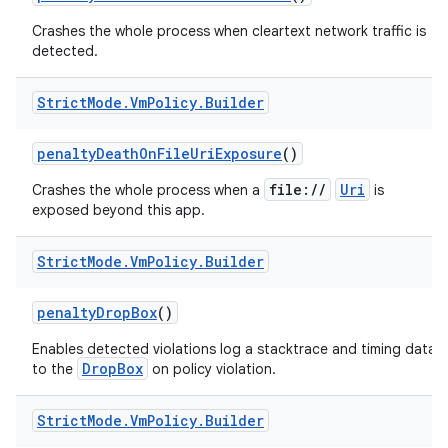
Crashes the whole process when cleartext network traffic is
detected.
Strict
Mode
.
Vm
Policy
.
Builder
penalty
Death
On
File
Uri
Exposure
()
file://
Uri
Crashes the whole process when a
is
exposed beyond this app.
Strict
Mode
.
Vm
Policy
.
Builder
penalty
Drop
Box
()
Enables detected violations log a stacktrace and timing data
DropBox
to the
on policy violation.
Strict
Mode
.
Vm
Policy
.
Builder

----

## YOUR GOAL
Reproduce the listing above exactly, but skip the pictures.

## OUTPUT OF THE EXERCISE
Crashes the whole process when cleartext network traffic is
detected.
Strict
Mode
.
Vm
Policy
.
Builder
penalty
Death
On
File
Uri
Exposure
()
file://
Uri
Crashes the whole process when a
is
exposed beyond this app.
Strict
Mode
.
Vm
Policy
.
Builder
penalty
Drop
Box
()
Enables detected violations log a stacktrace and timing data
DropBox
to the
on policy violation.
Strict
Mode
.
Vm
Policy
.
Builder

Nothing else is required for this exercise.